Comme nous avions demandé : tout le monde à terre sur des coussins. Il y a longtemps que nous nous sommes rendu compte que c’est ainsi que les enfants écoutent le mieux, en prenant leurs aises et s’ils veulent se trémousser, pas de problème, du moment qu’ils ne se bousculent pas.

Je peux vous dire qu’ils comprennent très bien le truc.

Comme nous savions pour les âges, nous avions choisi deux contes très enfantins pour la petite de trois ans. Pour moi, ce n’était pas un conte, juste une petite randonnée. Mon amie avait un conte animé.

Avec elle ils ont rêvé avec un petit pâtre qui apprend beaucoup en montagne.

Avec moi, ils sont partis en Afrique.

La fin du conte a saisi l’institutrice tellement elle est dure,  mais les enfants ont eu l’air de trouver cela normal alors que c’était une première pour eux. Ils m’ont posé des questions donc, ils étaient bien dedans.

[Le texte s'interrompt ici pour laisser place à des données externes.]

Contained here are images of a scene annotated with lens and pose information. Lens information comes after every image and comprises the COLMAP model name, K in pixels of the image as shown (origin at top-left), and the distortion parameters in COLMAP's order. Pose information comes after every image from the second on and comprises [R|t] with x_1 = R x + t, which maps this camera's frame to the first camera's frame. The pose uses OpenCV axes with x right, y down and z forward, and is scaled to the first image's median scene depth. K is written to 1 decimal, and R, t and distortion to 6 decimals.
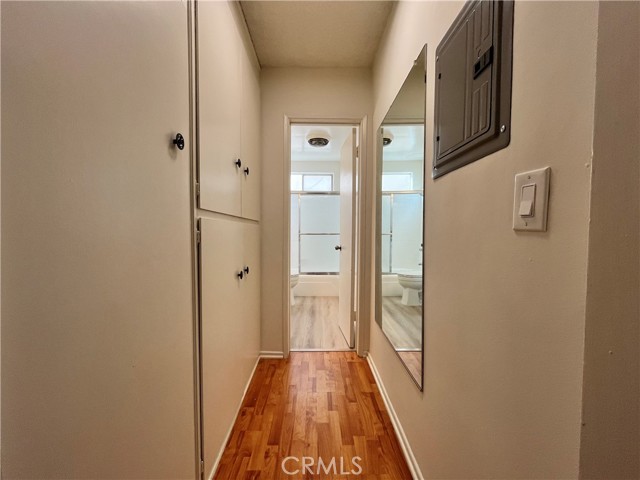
lens RADIAL K [[258.3, 0, 318.5], [0, 258.3, 241.6], [0, 0, 1]] dist [-0.001191, 0.000087]
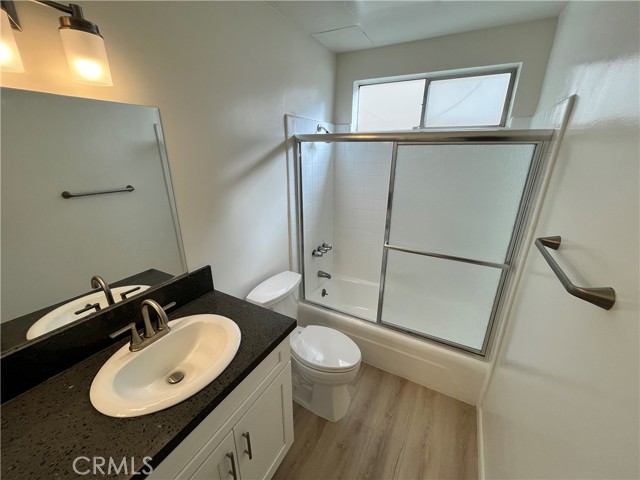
lens RADIAL K [[258.3, 0, 320.8], [0, 258.3, 239.6], [0, 0, 1]] dist [-0.001191, 0.000087]
pose [[0.868043, 0.166248, -0.467828, 0.025861], [-0.022943, 0.954697, 0.296693, -0.135590], [0.495959, -0.246809, 0.832532, 0.519296]]
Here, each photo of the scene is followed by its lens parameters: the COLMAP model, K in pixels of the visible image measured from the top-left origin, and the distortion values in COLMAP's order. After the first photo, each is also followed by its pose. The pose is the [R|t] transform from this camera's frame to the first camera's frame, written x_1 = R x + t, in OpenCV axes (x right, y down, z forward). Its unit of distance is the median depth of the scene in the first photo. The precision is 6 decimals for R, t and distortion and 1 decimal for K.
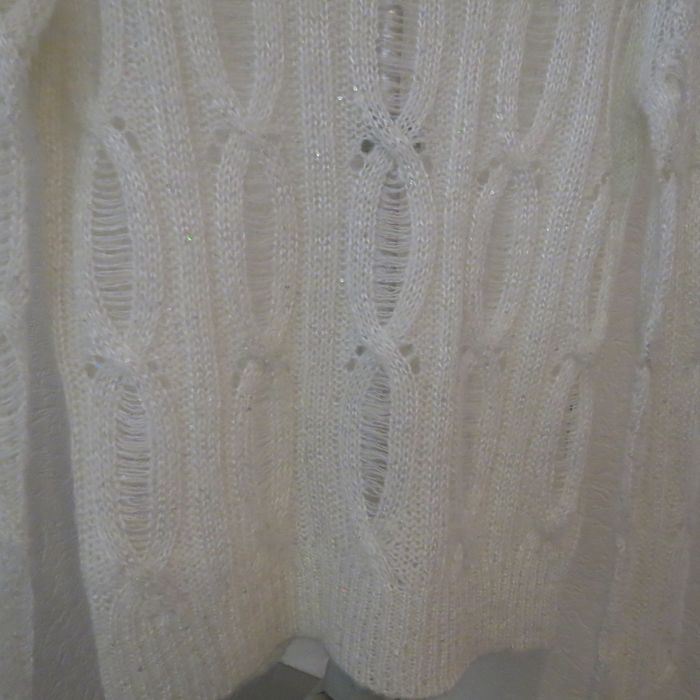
lens RADIAL K [[674.7, 0, 352.3], [0, 674.7, 343.2], [0, 0, 1]] dist [-0.023671, 0.004006]
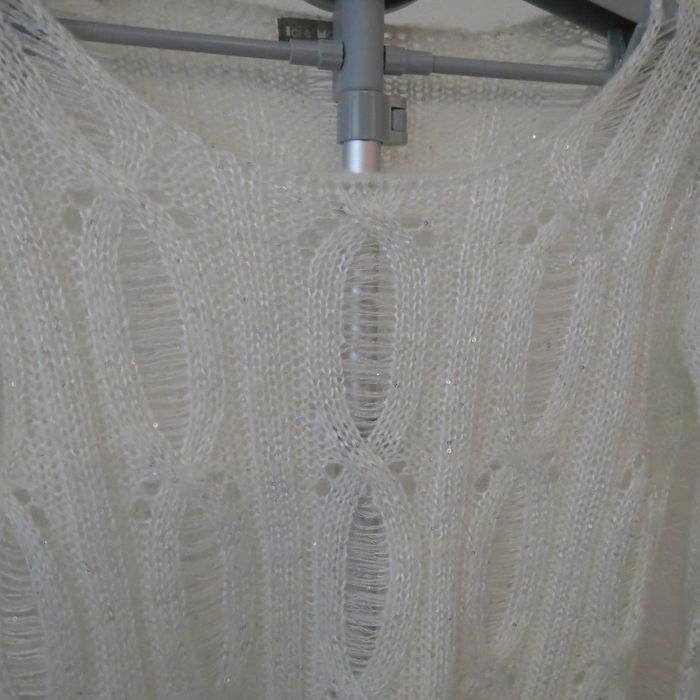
lens RADIAL K [[674.7, 0, 352.3], [0, 674.7, 343.2], [0, 0, 1]] dist [-0.023671, 0.004006]
pose [[0.995250, -0.006820, -0.097111, 0.124452], [0.008805, 0.999761, 0.020025, -0.455704], [0.096952, -0.020785, 0.995072, 0.182298]]
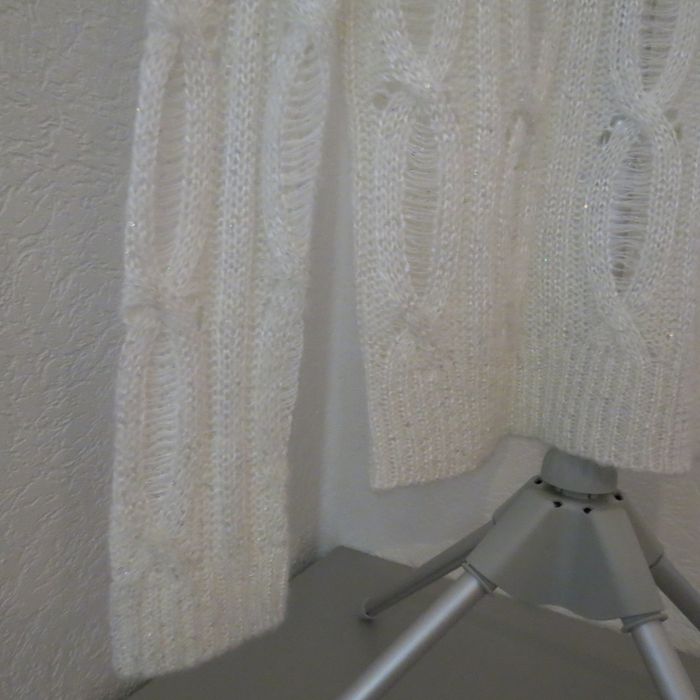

La maitresse ayant aimé, nous a demandé si nous pouvions  venir chez elle pour une intervention en  soirée. Donc petite discussion. 

Les enfants avaient regagné l’endroit où chacun peut dessiner, lire ou écrire.

Tout le monde sait que les enfants ont de grandes oreilles. Alors qu’on les pense très occupés, ils entendent tout ce qui se dit.

Ce qu’ils ont entendu a dû les intéresser car ils nous ont dit que pour fêter Noël, ils allaient faire une soirée pyjama et nous ont demandé si nous voudrions venir !

Là, il y a eu rigolade.

J’ai répondu que je n’ai pas de pyjama et que je n’aurais pas assez chaud. Alors fou rire car, enfin, comment est-ce que je peux dormir sans pyjama ?

Mon amie veut bien y aller en robe de chambre mais l’ennui, elle est trouée !

Bien sûr que nous retournerons à l’école.